Are there books on your shelves that you pull out every few years without knowing why and that then magically feed your soul? Recently, in need of such nourishment, I pulled out two such treasures.
On my bookshelves I have had for years Paris: Eugene Atget 1857-1927, a Taschen edition of several collections of his photographs, edited by Hans Christian Adam, with essays by Andreas Krase and Walter Benjamin. It’s structured by sets of images just as Atget conceived and shot them. Portfolios include the architecture and streets of an old Paris that would begin disappearing in his lifetime, its salespeople and traders, stairways, interiors, window displays, pre-automobile vehicles, the marginalized inhabitants of shanty-towns, the women whose work, carried out in “houses of pleasure”, was to provide pleasure to their male customers, the Fairs that provided entertainment for the masses, as well as the outskirts of Paris, and its parks and castles. After army service, working as an actor, and trying his hand at being a painter, Atget came in his thirties to photography in its heyday, chronicling the buildings that dated from before the Revolution, and the stately squares, but always avoiding iconic shots that scream “Paris”, seeking the intense presence to be found in the neglected, mundane, ordinary scenes of life in his adopted city. As a business, he was documenting things for painters to use in their work. But as the essence of an Observer he was also capturing the impermanent for himself. With half demolished buildings featuring often, Atget was, consciously or not, capturing things, places, situations that were about to disappear. His shots of the city and buildings, often devoid of people, evoke a sort of haunting presence/absence. His work had a huge impact on Surrealism, and influenced photographers such as Walker Evans, and later Irving Penn and Lee Friedlander. A young Berenice Abbott was taken with and championed his work and photographed him near the end of his life.

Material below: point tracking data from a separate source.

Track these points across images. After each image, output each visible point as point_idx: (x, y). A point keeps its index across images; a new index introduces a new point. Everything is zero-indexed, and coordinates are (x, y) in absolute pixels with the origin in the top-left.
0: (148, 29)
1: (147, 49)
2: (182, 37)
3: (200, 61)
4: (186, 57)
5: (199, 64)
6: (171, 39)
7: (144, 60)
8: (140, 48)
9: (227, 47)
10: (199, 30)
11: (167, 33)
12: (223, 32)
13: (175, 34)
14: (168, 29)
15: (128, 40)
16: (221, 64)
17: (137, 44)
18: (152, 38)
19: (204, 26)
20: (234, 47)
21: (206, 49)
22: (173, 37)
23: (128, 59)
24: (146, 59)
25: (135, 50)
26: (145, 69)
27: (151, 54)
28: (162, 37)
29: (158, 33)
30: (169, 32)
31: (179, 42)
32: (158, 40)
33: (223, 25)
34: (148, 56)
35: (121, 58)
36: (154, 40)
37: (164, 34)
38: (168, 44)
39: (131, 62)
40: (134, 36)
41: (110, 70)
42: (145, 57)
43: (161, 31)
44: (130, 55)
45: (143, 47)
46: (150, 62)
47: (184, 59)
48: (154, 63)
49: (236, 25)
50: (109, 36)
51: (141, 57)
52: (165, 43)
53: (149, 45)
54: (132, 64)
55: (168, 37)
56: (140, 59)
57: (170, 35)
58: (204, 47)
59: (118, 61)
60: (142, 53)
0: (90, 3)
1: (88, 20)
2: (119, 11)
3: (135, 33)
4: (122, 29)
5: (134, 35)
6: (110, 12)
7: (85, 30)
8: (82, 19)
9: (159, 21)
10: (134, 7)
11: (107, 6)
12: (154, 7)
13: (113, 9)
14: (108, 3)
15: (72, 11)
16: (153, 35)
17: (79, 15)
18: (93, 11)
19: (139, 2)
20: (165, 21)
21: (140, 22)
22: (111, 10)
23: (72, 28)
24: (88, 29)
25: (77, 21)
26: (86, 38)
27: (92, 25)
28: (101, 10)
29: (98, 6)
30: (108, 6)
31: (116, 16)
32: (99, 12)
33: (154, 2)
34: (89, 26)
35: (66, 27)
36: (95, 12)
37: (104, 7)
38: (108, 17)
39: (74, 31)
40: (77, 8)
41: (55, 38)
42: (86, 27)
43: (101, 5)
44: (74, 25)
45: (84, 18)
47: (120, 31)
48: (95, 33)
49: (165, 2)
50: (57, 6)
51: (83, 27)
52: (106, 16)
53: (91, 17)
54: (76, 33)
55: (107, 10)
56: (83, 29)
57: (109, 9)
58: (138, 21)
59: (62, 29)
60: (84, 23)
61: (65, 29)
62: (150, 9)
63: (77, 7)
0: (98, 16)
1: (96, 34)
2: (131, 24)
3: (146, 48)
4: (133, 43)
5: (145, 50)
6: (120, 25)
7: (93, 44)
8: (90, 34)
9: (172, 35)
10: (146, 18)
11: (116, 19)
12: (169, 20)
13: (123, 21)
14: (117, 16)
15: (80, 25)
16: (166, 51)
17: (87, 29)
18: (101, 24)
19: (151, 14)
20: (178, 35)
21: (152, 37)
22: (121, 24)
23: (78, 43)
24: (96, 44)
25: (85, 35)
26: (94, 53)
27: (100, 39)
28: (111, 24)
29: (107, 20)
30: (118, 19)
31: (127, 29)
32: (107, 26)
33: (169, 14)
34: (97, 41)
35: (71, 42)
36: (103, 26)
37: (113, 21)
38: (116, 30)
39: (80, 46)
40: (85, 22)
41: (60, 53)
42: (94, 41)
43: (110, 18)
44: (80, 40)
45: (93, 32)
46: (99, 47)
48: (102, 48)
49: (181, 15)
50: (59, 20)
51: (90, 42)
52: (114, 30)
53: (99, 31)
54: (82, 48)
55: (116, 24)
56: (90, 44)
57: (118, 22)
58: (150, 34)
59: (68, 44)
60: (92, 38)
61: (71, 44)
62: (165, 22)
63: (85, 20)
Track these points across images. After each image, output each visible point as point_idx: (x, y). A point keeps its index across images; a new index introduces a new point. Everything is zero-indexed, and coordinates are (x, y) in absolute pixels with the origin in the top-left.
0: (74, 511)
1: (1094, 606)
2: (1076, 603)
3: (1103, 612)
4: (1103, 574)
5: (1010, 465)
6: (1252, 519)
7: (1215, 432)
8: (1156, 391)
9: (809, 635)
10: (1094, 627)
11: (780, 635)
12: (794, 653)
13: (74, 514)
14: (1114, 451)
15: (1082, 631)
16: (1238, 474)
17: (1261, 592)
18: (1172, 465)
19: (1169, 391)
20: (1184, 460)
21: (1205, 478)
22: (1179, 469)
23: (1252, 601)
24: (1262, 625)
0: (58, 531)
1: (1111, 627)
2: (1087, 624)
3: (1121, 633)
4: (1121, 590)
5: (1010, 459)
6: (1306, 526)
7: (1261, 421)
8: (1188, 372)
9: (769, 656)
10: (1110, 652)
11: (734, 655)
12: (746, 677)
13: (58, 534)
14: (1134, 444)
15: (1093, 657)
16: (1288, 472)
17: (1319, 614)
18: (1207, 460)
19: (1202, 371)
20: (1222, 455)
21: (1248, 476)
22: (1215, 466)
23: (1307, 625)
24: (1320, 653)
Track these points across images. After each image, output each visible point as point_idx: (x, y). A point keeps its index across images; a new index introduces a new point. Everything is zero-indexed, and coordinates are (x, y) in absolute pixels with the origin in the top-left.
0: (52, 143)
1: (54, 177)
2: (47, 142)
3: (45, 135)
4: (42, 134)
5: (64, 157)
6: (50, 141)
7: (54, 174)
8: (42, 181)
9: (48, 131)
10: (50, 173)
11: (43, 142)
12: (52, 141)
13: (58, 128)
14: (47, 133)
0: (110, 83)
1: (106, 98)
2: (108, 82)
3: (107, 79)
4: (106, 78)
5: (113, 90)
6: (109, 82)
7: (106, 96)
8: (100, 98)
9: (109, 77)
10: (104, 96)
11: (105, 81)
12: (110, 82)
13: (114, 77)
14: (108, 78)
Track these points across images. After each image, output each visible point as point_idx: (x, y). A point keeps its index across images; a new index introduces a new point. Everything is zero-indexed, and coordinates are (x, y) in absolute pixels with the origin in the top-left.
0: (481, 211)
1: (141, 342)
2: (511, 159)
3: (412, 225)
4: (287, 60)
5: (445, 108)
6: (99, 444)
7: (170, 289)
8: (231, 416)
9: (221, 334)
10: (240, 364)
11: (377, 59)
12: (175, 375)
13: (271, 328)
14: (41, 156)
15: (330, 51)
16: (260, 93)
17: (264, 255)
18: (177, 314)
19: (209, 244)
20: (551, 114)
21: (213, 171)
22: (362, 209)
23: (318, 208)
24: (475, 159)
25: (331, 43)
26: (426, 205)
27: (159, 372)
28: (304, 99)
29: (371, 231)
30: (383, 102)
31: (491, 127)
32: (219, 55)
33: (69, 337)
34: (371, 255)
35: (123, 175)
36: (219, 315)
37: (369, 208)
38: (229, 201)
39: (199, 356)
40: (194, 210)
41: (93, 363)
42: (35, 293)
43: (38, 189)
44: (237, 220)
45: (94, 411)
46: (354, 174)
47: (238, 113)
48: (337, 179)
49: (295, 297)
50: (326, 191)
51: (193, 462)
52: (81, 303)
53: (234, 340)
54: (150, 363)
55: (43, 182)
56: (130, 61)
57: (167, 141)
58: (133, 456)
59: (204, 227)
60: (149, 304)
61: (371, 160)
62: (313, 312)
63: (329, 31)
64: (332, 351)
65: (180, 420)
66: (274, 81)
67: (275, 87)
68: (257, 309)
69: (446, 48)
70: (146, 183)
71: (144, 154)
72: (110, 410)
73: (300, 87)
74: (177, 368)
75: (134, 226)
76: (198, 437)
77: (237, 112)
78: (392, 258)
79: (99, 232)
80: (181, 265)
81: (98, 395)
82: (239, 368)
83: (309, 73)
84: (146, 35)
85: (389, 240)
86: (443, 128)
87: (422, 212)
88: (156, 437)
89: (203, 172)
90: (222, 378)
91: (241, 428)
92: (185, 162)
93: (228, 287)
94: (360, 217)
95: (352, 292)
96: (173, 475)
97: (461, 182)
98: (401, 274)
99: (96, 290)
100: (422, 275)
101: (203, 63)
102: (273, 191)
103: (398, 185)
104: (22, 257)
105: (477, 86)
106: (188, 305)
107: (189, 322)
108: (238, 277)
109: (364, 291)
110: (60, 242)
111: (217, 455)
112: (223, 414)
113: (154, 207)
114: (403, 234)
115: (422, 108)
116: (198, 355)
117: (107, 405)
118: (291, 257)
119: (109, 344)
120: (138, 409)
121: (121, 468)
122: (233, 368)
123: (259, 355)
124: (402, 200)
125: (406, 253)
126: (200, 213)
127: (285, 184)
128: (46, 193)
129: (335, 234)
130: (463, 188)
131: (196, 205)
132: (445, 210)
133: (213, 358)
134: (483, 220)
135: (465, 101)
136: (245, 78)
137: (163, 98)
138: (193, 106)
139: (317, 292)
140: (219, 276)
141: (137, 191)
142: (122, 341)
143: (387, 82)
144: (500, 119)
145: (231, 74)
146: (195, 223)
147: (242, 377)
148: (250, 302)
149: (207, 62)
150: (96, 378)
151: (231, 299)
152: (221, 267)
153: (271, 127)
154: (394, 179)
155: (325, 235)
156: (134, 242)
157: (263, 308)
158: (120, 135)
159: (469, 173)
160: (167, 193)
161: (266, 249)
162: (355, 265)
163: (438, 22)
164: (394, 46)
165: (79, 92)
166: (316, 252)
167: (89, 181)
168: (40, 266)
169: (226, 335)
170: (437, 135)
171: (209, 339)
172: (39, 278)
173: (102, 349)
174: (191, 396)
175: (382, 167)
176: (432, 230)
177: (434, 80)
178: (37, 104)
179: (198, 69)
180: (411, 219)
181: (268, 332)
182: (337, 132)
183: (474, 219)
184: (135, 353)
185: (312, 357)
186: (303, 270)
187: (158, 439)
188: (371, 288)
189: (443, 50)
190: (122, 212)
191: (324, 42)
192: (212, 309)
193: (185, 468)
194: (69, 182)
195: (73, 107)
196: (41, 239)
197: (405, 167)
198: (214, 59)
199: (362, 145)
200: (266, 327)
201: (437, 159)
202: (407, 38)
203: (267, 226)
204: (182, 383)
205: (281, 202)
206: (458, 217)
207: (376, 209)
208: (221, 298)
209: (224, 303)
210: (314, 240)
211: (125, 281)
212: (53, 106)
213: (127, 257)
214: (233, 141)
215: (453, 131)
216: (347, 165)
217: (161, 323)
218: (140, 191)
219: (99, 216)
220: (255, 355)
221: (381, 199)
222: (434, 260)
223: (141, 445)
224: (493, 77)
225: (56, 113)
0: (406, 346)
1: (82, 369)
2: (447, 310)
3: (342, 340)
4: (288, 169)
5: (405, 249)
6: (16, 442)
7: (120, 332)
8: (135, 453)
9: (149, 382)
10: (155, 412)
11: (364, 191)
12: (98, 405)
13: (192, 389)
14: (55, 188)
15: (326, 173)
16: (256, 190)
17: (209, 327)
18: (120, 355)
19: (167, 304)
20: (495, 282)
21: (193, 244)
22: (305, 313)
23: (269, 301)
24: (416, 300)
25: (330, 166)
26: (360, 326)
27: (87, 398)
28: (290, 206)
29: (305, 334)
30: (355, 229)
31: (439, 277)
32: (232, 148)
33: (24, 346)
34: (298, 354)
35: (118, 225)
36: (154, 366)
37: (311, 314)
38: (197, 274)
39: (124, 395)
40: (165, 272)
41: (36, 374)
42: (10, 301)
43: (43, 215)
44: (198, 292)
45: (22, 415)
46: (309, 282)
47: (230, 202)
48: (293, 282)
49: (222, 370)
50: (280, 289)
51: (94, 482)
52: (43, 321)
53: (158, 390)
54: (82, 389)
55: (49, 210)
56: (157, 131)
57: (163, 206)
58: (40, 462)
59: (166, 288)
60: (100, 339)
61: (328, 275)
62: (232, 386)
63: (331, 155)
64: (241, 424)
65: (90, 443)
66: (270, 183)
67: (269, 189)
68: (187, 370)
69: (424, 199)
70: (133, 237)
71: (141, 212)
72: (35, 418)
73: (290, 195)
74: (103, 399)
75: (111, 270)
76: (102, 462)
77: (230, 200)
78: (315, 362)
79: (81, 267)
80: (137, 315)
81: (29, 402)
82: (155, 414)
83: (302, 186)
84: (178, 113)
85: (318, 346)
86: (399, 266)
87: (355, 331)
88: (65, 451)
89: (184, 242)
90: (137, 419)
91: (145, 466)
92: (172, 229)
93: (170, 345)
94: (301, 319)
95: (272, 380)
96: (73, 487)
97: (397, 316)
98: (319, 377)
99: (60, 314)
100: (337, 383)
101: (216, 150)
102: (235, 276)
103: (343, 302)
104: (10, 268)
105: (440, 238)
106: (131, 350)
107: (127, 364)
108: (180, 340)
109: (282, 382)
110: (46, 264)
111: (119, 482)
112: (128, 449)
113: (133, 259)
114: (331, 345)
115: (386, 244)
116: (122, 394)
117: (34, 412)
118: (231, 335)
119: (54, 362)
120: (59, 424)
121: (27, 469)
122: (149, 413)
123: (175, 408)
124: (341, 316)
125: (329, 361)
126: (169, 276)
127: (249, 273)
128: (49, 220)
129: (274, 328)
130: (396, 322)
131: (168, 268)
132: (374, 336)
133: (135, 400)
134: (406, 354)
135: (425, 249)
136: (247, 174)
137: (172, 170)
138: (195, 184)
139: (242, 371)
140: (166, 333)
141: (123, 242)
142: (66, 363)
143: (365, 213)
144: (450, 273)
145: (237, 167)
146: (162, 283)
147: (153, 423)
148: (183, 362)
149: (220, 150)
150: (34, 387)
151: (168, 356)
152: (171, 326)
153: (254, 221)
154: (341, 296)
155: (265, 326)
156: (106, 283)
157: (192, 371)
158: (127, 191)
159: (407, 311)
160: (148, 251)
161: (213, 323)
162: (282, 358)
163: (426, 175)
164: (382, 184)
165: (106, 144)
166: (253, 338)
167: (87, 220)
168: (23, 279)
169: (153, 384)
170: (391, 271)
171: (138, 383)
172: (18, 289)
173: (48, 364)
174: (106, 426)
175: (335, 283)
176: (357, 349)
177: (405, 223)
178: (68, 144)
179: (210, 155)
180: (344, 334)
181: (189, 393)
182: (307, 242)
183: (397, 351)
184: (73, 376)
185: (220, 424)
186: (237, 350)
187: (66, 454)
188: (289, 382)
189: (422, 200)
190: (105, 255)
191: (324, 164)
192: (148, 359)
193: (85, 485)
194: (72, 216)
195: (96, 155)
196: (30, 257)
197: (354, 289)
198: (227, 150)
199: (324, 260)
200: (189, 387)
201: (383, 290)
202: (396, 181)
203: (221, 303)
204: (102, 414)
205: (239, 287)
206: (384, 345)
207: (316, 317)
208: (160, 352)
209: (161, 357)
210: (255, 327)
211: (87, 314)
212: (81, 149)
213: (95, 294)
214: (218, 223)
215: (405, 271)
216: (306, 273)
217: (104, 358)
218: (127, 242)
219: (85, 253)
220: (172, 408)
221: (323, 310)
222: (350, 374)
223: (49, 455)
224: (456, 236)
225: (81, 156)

The context of Atget’s work goes back to the aggressive urban redevelopment of Paris by Baron Georges-Eugene Haussmann at the behest of Napoleon III, begun in the 1850s and continuing into the 1920s. Neighborhoods that went back to the Middle Ages, perceived as slums, full of cholera and potential civil unrest, were demolished to make way for wide, straight, elegant, rational and surveillable thoroughfares. The banks of the Seine were paved, little tragic tributaries like the Bievre were covered over, areas outside the city gates were annexed, doubling the size of Paris. Part of the pragmatic appeal of photography was as a tool to document what was being wiped away; and as a corollary to that, a certain nostalgia took hold. Atget’s fanatical devotion to his task was part of this climate of change and remembrance. By the 1920s, it was clear that modernism in all its forms, was sweeping away the old at an astonishing rate.
The effect on me of looking at this book is remarkable. Afterwards, the world looks slightly different, deeper, more alive, richer, and more complex. It’s akin to that of emerging from a Jacques Tati movie to have the way the world looks be transformed into a slightly absurd tragicomic version of itself. I recall how I loved these photographs from the first time I saw them in my early twenties. And I intuit how all my photographic process links to them in some ineffable way – when I take pictures I am aspiring to make images as haunting as these.
Which leads me to the other book that has a similar quietly exhilarating effect on me every time I revisit it, over the years: The Luminous Ground, the fourth volume of Christopher Alexander’s sweeping series The Nature of Order. This one is subtitled An Essay on the Art of Building and The Nature of the Universe.
As with earlier volumes, A Pattern Language and The Timeless Way of Building, this work is about design as a spiritual practice that can give true functionality to the structures that humans produce. The ordering of space and matter here is linked with inner experience, both emotional and intellectual, opening up a realm where perception verges on the fundamentals of cognition and Beauty. Alexander’s concern with real sustainability is connected to design and production practices (architecture, carpentry, glassblowing, tiling, bricklaying, etc) that enable the capacity for genuine bonding between people and their built environment, which is lacking in so much of our modern industrial civilization.
From medieval monastery gardens to “Oriental” carpets, from Chinese bronzes to classic painting from Fra Angelico to Gaugin, the attention to detail is exemplary. A huge focus is on color and on what we might call ‘composition.’ For example how a beautiful fireplace can express both unity and sadness. A key concept here is the idea of ‘centers’. Alexander suggests that a truly wonderful image or building creates a center, what he calls an "I" and is a sort of "being". The connectedness of beings is somehow sacred and the experience of perceiving this is a deep joy.
This book needs to be read, not explained. The Reader/Viewer must directly engage and experience how the images presented illustrate a sacred ‘inner light’, a kind of “I” beyond the individual ego which constitutes a fuller knowledge of ‘the Self’ that is both vulnerable and transcendent. Alexander refers to it as “a mirror of the human heart.” The result is a “not-separateness”, the connection between our own substance and the substance of the universe wherein consciousness is fundamental.